Collected data:
*** Block opens ***
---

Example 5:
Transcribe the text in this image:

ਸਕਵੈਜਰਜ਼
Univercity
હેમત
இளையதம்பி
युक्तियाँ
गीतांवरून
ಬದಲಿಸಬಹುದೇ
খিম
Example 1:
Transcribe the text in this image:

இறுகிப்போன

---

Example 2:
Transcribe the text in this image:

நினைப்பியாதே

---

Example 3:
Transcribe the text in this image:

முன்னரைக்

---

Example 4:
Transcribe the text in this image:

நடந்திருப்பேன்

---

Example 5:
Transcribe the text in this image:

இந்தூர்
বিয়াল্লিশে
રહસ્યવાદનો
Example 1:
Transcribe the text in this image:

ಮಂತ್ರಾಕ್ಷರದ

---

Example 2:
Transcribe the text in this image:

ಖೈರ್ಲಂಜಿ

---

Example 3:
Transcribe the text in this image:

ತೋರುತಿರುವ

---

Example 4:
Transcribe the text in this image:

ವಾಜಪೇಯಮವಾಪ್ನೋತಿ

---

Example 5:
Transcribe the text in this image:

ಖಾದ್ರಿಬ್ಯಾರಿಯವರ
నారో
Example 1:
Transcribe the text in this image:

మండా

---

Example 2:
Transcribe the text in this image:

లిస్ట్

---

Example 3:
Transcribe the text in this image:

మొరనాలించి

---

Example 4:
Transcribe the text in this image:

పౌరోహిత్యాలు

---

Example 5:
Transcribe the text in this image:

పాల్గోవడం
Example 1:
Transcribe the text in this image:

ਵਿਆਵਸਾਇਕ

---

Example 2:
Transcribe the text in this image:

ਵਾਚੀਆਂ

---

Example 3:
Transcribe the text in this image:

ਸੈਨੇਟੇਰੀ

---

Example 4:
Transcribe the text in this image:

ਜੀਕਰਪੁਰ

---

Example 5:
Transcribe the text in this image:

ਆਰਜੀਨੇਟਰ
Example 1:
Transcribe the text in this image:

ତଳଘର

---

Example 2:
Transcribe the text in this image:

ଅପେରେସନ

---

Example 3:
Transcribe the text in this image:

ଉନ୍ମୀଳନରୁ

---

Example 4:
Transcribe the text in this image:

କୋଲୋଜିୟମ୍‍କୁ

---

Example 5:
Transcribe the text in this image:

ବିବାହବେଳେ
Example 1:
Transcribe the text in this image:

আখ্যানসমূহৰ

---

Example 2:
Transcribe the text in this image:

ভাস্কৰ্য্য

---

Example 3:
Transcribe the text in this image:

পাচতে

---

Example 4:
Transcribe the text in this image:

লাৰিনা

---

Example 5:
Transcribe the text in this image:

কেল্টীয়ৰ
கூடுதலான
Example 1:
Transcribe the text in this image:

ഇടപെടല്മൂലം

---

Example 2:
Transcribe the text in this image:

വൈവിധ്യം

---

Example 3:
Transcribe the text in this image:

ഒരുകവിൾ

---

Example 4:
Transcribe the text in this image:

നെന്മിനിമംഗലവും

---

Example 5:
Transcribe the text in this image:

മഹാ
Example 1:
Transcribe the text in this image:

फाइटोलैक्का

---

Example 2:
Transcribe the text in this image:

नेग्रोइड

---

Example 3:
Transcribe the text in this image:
*** Block closes ***
### Task to carry out
Every piece of the data must be set down exactly. Omit nothing.

### Completed exercise
---

Example 5:
Transcribe the text in this image:

ਸਕਵੈਜਰਜ਼
Univercity
હેમત
இளையதம்பி
युक्तियाँ
गीतांवरून
ಬದಲಿಸಬಹುದೇ
খিম
Example 1:
Transcribe the text in this image:

இறுகிப்போன

---

Example 2:
Transcribe the text in this image:

நினைப்பியாதே

---

Example 3:
Transcribe the text in this image:

முன்னரைக்

---

Example 4:
Transcribe the text in this image:

நடந்திருப்பேன்

---

Example 5:
Transcribe the text in this image:

இந்தூர்
বিয়াল্লিশে
રહસ્યવાદનો
Example 1:
Transcribe the text in this image:

ಮಂತ್ರಾಕ್ಷರದ

---

Example 2:
Transcribe the text in this image:

ಖೈರ್ಲಂಜಿ

---

Example 3:
Transcribe the text in this image:

ತೋರುತಿರುವ

---

Example 4:
Transcribe the text in this image:

ವಾಜಪೇಯಮವಾಪ್ನೋತಿ

---

Example 5:
Transcribe the text in this image:

ಖಾದ್ರಿಬ್ಯಾರಿಯವರ
నారో
Example 1:
Transcribe the text in this image:

మండా

---

Example 2:
Transcribe the text in this image:

లిస్ట్

---

Example 3:
Transcribe the text in this image:

మొరనాలించి

---

Example 4:
Transcribe the text in this image:

పౌరోహిత్యాలు

---

Example 5:
Transcribe the text in this image:

పాల్గోవడం
Example 1:
Transcribe the text in this image:

ਵਿਆਵਸਾਇਕ

---

Example 2:
Transcribe the text in this image:

ਵਾਚੀਆਂ

---

Example 3:
Transcribe the text in this image:

ਸੈਨੇਟੇਰੀ

---

Example 4:
Transcribe the text in this image:

ਜੀਕਰਪੁਰ

---

Example 5:
Transcribe the text in this image:

ਆਰਜੀਨੇਟਰ
Example 1:
Transcribe the text in this image:

ତଳଘର

---

Example 2:
Transcribe the text in this image:

ଅପେରେସନ

---

Example 3:
Transcribe the text in this image:

ଉନ୍ମୀଳନରୁ

---

Example 4:
Transcribe the text in this image:

କୋଲୋଜିୟମ୍‍କୁ

---

Example 5:
Transcribe the text in this image:

ବିବାହବେଳେ
Example 1:
Transcribe the text in this image:

আখ্যানসমূহৰ

---

Example 2:
Transcribe the text in this image:

ভাস্কৰ্য্য

---

Example 3:
Transcribe the text in this image:

পাচতে

---

Example 4:
Transcribe the text in this image:

লাৰিনা

---

Example 5:
Transcribe the text in this image:

কেল্টীয়ৰ
கூடுதலான
Example 1:
Transcribe the text in this image:

ഇടപെടല്മൂലം

---

Example 2:
Transcribe the text in this image:

വൈവിധ്യം

---

Example 3:
Transcribe the text in this image:

ഒരുകവിൾ

---

Example 4:
Transcribe the text in this image:

നെന്മിനിമംഗലവും

---

Example 5:
Transcribe the text in this image:

മഹാ
Example 1:
Transcribe the text in this image:

फाइटोलैक्का

---

Example 2:
Transcribe the text in this image:

नेग्रोइड

---

Example 3:
Transcribe the text in this image:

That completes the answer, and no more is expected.